START Excerpted data
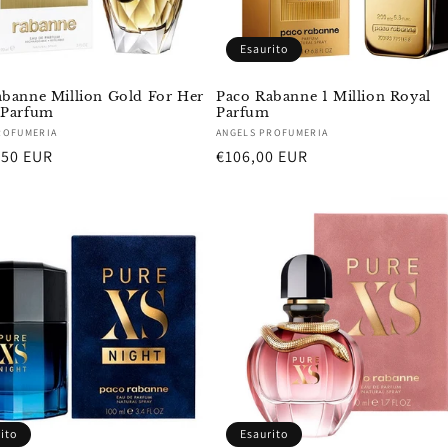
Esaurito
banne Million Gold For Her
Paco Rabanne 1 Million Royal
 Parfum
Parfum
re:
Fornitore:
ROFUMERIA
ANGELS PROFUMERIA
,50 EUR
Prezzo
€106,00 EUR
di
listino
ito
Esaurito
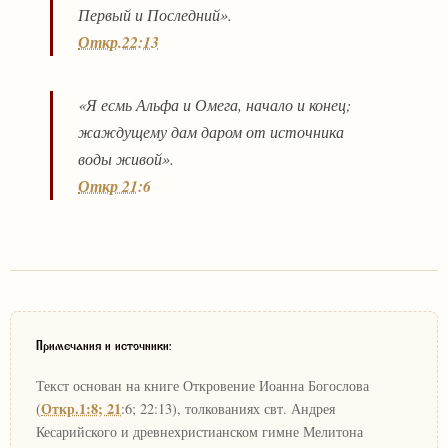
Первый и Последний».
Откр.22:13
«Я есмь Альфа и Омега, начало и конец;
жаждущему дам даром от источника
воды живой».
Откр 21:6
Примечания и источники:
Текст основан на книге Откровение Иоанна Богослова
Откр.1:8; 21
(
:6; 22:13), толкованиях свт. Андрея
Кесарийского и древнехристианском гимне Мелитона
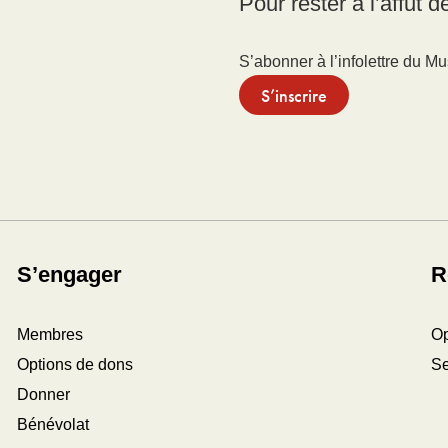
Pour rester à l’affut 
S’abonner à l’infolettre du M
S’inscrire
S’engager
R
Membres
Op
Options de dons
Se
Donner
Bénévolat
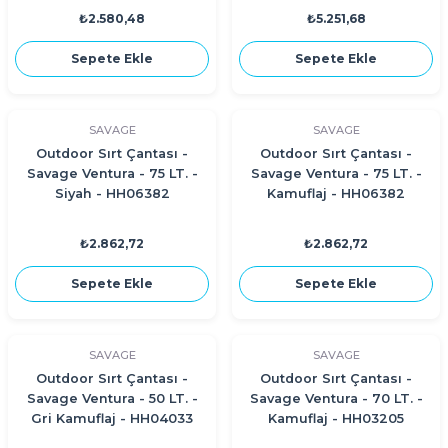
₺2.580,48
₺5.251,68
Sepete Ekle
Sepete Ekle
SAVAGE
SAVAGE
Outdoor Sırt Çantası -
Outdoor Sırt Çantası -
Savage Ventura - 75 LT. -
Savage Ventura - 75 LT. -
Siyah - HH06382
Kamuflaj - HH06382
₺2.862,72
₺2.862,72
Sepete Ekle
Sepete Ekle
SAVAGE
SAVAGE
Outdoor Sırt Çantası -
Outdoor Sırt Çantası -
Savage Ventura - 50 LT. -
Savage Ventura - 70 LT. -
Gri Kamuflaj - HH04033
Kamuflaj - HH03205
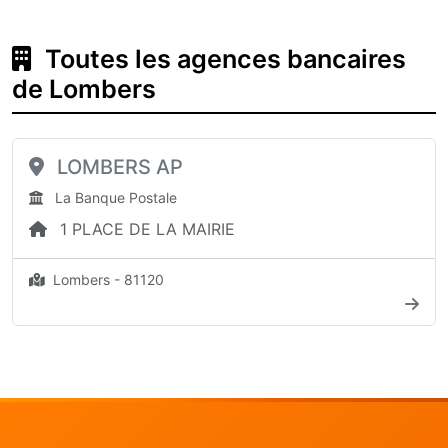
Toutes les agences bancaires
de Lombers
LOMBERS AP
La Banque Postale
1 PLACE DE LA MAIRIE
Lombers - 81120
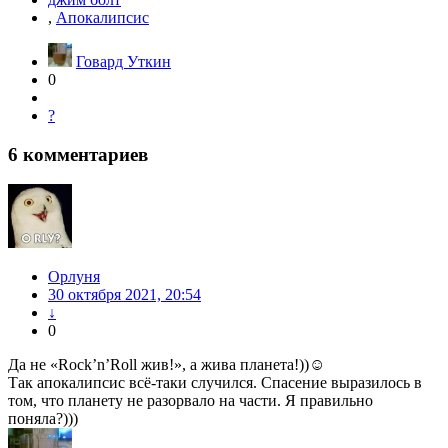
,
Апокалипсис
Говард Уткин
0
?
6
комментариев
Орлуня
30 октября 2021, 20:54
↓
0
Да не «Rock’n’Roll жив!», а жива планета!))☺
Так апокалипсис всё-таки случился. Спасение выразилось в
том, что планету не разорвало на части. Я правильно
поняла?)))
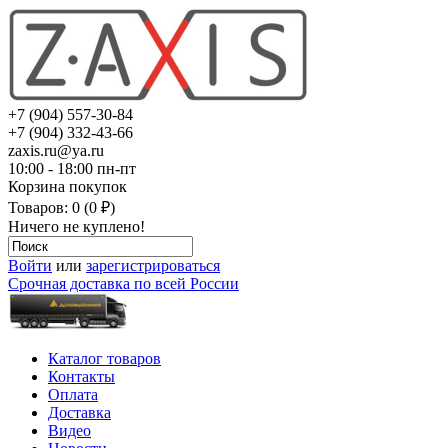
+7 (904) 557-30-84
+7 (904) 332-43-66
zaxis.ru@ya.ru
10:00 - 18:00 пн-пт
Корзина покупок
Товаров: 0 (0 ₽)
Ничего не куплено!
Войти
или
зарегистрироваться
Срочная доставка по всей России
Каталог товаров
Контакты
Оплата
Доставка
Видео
END Excerpted data
START Excerpted data
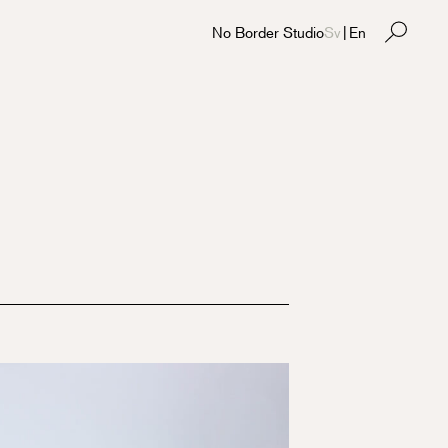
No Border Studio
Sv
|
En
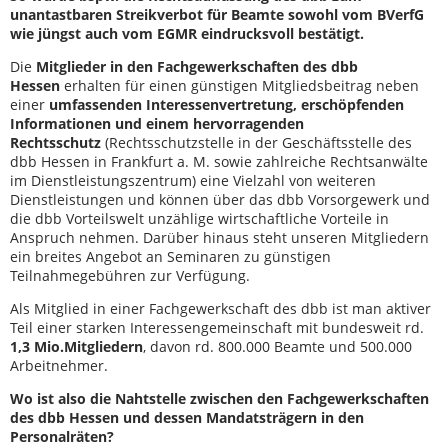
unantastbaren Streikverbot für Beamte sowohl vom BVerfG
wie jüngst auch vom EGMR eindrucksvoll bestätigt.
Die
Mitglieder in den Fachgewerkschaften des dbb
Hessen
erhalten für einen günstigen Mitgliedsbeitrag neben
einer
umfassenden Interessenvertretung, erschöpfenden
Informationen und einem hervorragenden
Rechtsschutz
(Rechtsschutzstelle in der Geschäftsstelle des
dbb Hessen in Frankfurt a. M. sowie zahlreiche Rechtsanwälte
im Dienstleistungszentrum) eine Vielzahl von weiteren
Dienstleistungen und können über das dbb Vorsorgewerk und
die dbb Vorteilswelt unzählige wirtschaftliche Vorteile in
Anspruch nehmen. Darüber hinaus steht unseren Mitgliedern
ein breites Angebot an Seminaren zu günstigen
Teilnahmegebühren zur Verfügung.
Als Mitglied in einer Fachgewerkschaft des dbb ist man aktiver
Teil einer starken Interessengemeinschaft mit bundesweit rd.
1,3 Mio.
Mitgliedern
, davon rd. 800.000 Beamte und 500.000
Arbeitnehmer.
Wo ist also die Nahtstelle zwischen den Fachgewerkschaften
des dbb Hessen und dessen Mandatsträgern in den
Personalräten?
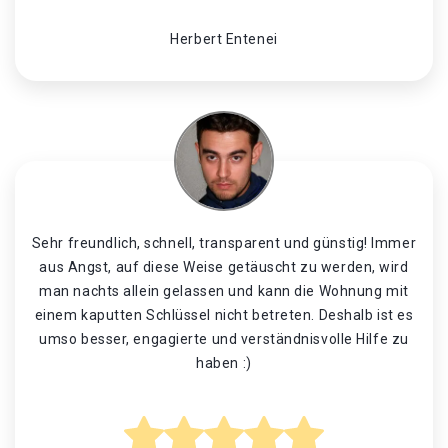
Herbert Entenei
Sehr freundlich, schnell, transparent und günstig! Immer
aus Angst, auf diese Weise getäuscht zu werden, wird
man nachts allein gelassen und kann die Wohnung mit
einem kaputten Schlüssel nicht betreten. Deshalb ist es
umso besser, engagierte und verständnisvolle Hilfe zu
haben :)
END Excerpted data
START Excerpted data
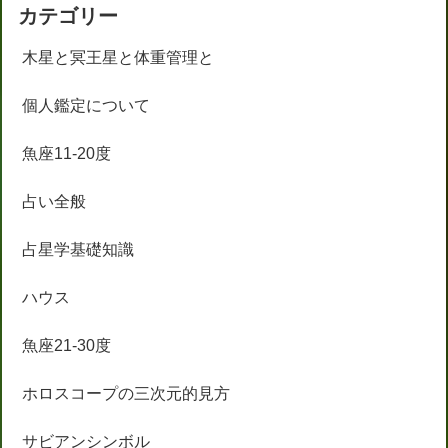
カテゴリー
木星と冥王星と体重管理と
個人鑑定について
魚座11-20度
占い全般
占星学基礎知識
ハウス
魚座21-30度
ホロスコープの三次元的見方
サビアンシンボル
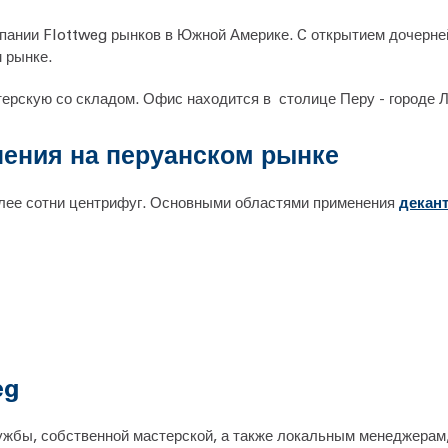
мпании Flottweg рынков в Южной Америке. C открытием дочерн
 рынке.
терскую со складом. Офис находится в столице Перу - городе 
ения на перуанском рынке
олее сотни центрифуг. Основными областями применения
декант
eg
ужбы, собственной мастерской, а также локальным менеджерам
END Excerpted data
Task instructions - Render the lines of the records above as a Markdown table with the columns "No." and "Text", starting at the line that contains "мпании Flottweg рынков" and ending at the line that contains "ужбы, собственной мастерской, а", with both of those lines included. Give each line its running number under "No.", and omit any blank lines.

Your response -
| No. | Text |
|---|---|
| 1 | мпании Flottweg рынков в Южной Америке. C открытием дочерн |
| 2 |  рынке. |
| 3 | терскую со складом. Офис находится в столице Перу - городе  |
| 4 | ения на перуанском рынке |
| 5 | олее сотни центрифуг. Основными областями применения |
| 6 | декант |
| 7 | eg |
| 8 | ужбы, собственной мастерской, а также локальным менеджерам |